The chapter describes extensive testing and evaluation of representative applications of the HPC domain running with HARPA runtime support. The evaluation of the case studies has demonstrated the suitability of the techniques and methods developed in the HARPA project to both targeted compute domains (embedded and HPC). Benchmarking activities are performed as well, with reference platforms used to host these applications without HARPA framework. Validation of the HARPA environment verifies the fulfilment of our objectives concerning the HARPA environments functionality by monitoring and evaluating the performance, scalability and availability of adapted applications with a focus on efficiency in providing specified QoS levels in the presence of severe process variations. QoS levels are evaluated before and after the integration to enable the exact comparison of provided benefits. During the HARPA project, we have tried to assess the validation of the HARPA environment on HPC systems.

We have illustrated the advantages of running the HPC applications regarding availability and reliability. We have presented experiments that demonstrate the efficiency of providing specified QoS level even in the presence of degradation in the system (i.e. bubble). Yet still more work can be done concerning energy benefits. The current HPC systems are memory dominated. The power measurements are performed at the level of the socket, and inside the socket with the CPU, there are different layers of memory (L3, L2, L1 and LLC). According to our measurements, decreasing the Integrated Circuit (IC) power-supply pin Vdd with Dynamic Voltage and Frequency Scaling (DVFS) provides benefits regarding lowering the power, but not in reducing the global energy consumed during execution. This could be because the leakage power (static power) is dominant or has a high percentage of the consumption of the global system.

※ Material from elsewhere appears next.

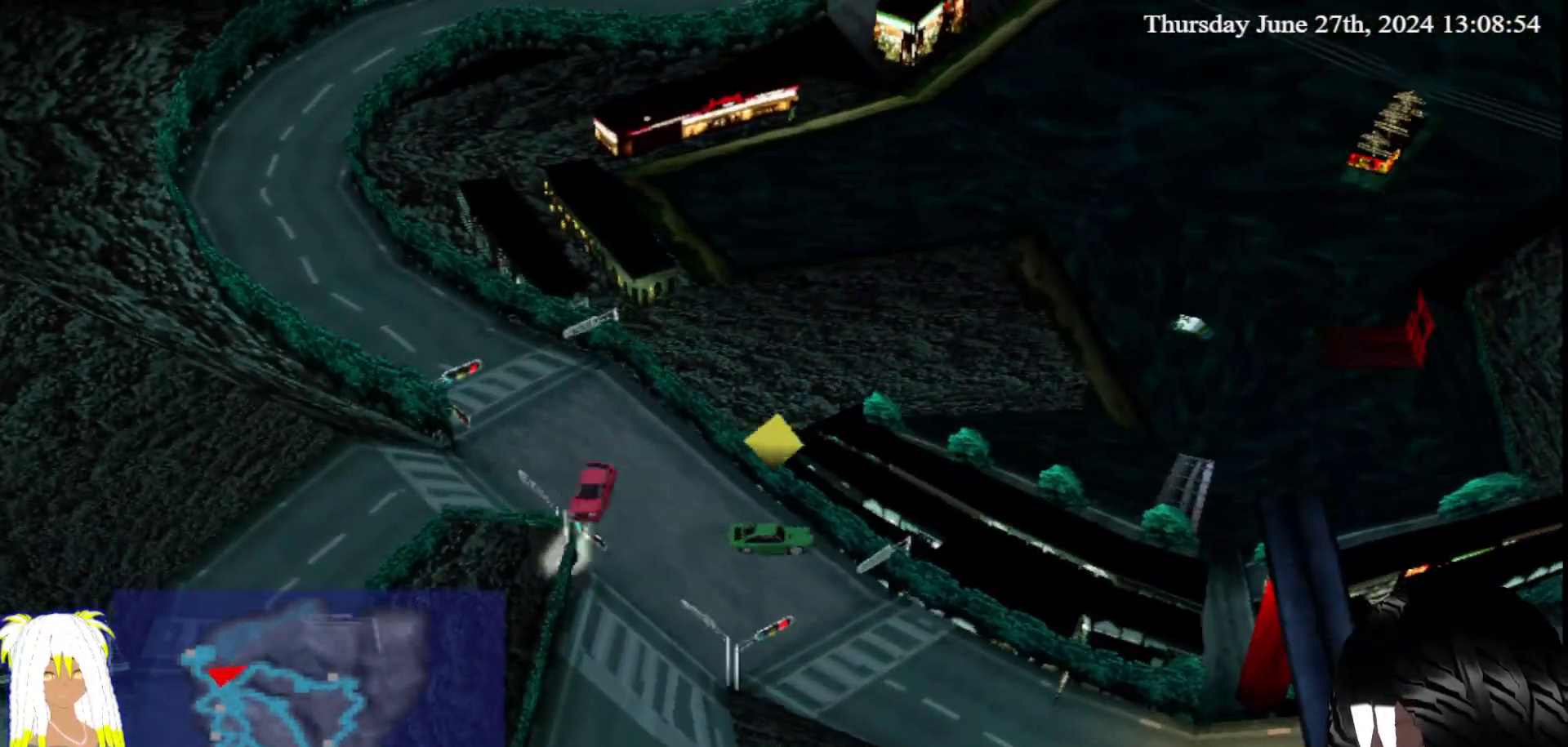
{"buttons": ["CROSS"], "left_stick": "right", "right_stick": "center", "events": [[133, "left_stick", "left"], [300, "left_stick", "center"], [433, "left_stick", "right"]]}
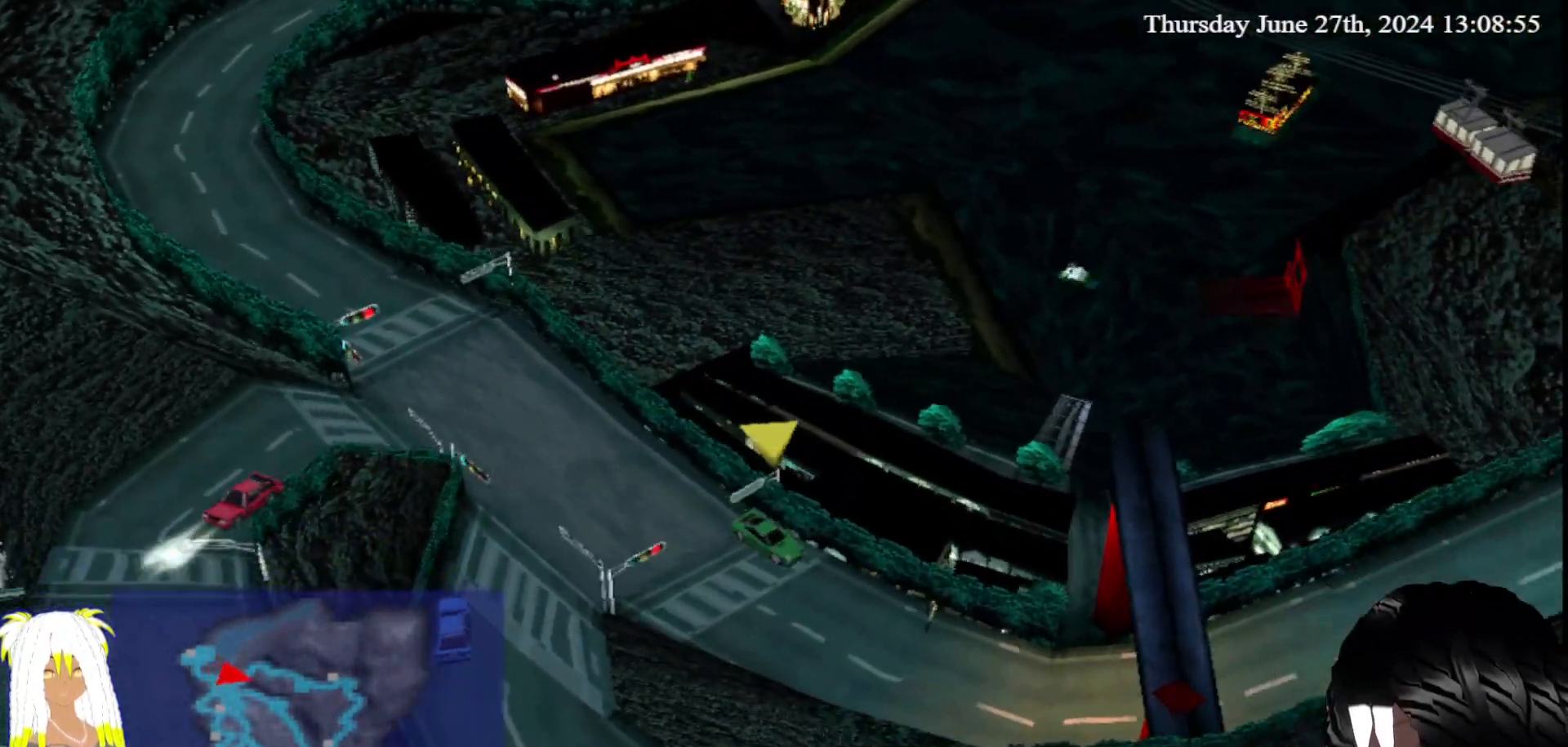
{"buttons": ["CROSS"], "left_stick": "right", "right_stick": "center", "events": []}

Current monitors cannot provide us information about power consumption in the cores, only at the level of the socket. So, we think more experimentation is needed to ascertain what percentage of power consumption is due to the memory layer (mainly main memory) versus the CPUs in the socket. These tests could help us to disable or decrease the power consumption in memory parts that are underused, and in this way observe real energy savings.

In this chapter, we presented a framework that, based on the runtime-variable computational resources demand of applications, strives to minimize the resource usage of applications while making them comply with their deadlines. We call this practice just-in-time execution since the termination of the application is always as near as possible to the deadline. The framework can use the pool of unused [11] resources in multiple fashions, e.g., to swap allocated faulty processing elements with healthier ones, or to periodically assign to applications cool processing elements, hence evenly levelling the generated heat throughout the chip even in cases of asymmetrical cooling.